*Work to do*:
Reproduce every entry below, substituting "faceQuery" for each "Q0" and leaving all other text unchanged. Omit the picture lines from your answer.

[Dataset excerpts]
>> START

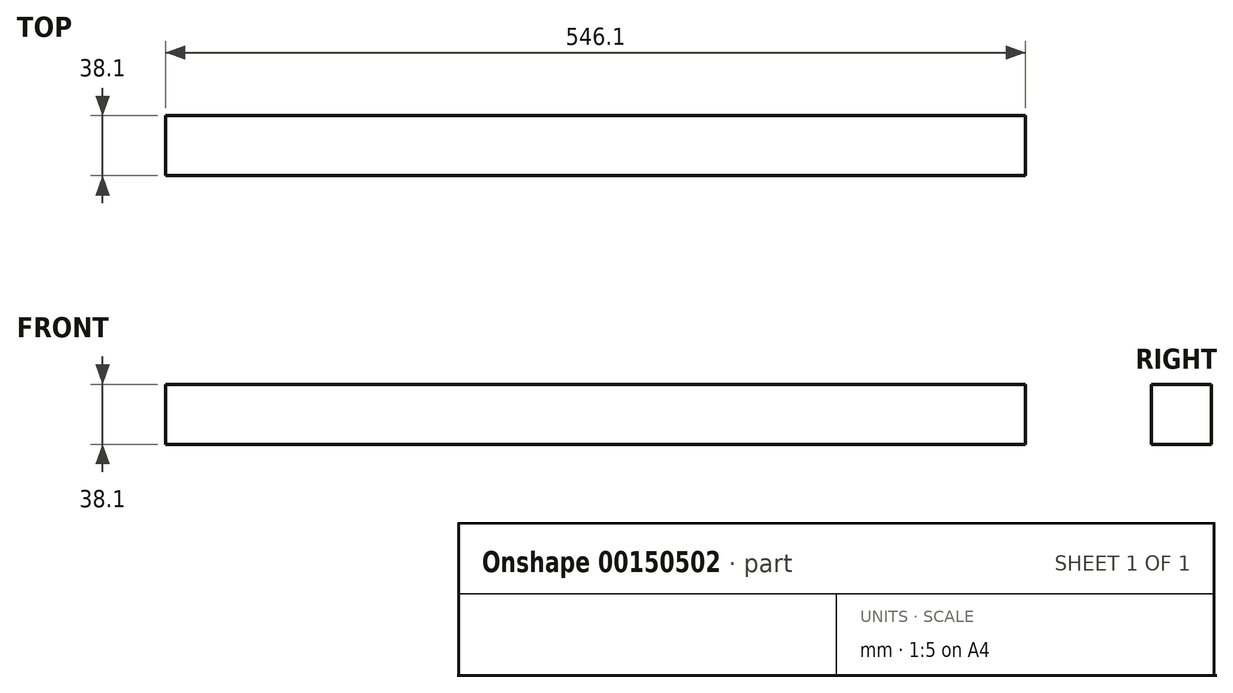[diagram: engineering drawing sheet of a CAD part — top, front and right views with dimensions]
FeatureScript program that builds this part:
annotation { "Feature Type Name" : "Feature", "Feature Type Description" : "" }
export const myFeature = defineFeature(function(context is Context, id is Id, definition is map)
    precondition{}
    {
        {
            var Q0;
            Q0=qCreatedBy(makeId("Front.planeOp"),FACE);
            var sketch = newSketch(context, id + "F0", { "sketchPlane" : qUnion([Q0])});
            skLineSegment(sketch, "E0.bottom", {"start": v(273.05, 19.05) * mm, "end": v(-273.05, 19.05) * mm});
            skLineSegment(sketch, "E0.top", {"start": v(273.05, -19.05) * mm, "end": v(-273.05, -19.05) * mm});
            skLineSegment(sketch, "E0.left", {"start": v(273.05, 19.05) * mm, "end": v(273.05, -19.05) * mm});
            skLineSegment(sketch, "E0.right", {"start": v(-273.05, 19.05) * mm, "end": v(-273.05, -19.05) * mm});
            skPoint(sketch, "E0.middle", {"position": v(0, 0) * mm});
            skSolve(sketch);
        }
        {
            var Q0;
            Q0=qSketchRegion(id+"F0",true);
            extrude(context, id + "F1", {"entities" : qUnion([Q0]), "depth" : 38.1 * mm});
        }
    });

>> END

*Result below*:
[diagram: engineering drawing sheet of a CAD part — top, front and right views with dimensions]
FeatureScript program that builds this part:
annotation { "Feature Type Name" : "Feature", "Feature Type Description" : "" }
export const myFeature = defineFeature(function(context is Context, id is Id, definition is map)
    precondition{}
    {
        {
            var faceQuery;
            faceQuery=qCreatedBy(makeId("Front.planeOp"),FACE);
            var sketch = newSketch(context, id + "F0", { "sketchPlane" : qUnion([faceQuery])});
            skLineSegment(sketch, "E0.bottom", {"start": v(273.05, 19.05) * mm, "end": v(-273.05, 19.05) * mm});
            skLineSegment(sketch, "E0.top", {"start": v(273.05, -19.05) * mm, "end": v(-273.05, -19.05) * mm});
            skLineSegment(sketch, "E0.left", {"start": v(273.05, 19.05) * mm, "end": v(273.05, -19.05) * mm});
            skLineSegment(sketch, "E0.right", {"start": v(-273.05, 19.05) * mm, "end": v(-273.05, -19.05) * mm});
            skPoint(sketch, "E0.middle", {"position": v(0, 0) * mm});
            skSolve(sketch);
        }
        {
            var faceQuery;
            faceQuery=qSketchRegion(id+"F0",true);
            extrude(context, id + "F1", {"entities" : qUnion([faceQuery]), "depth" : 38.1 * mm});
        }
    });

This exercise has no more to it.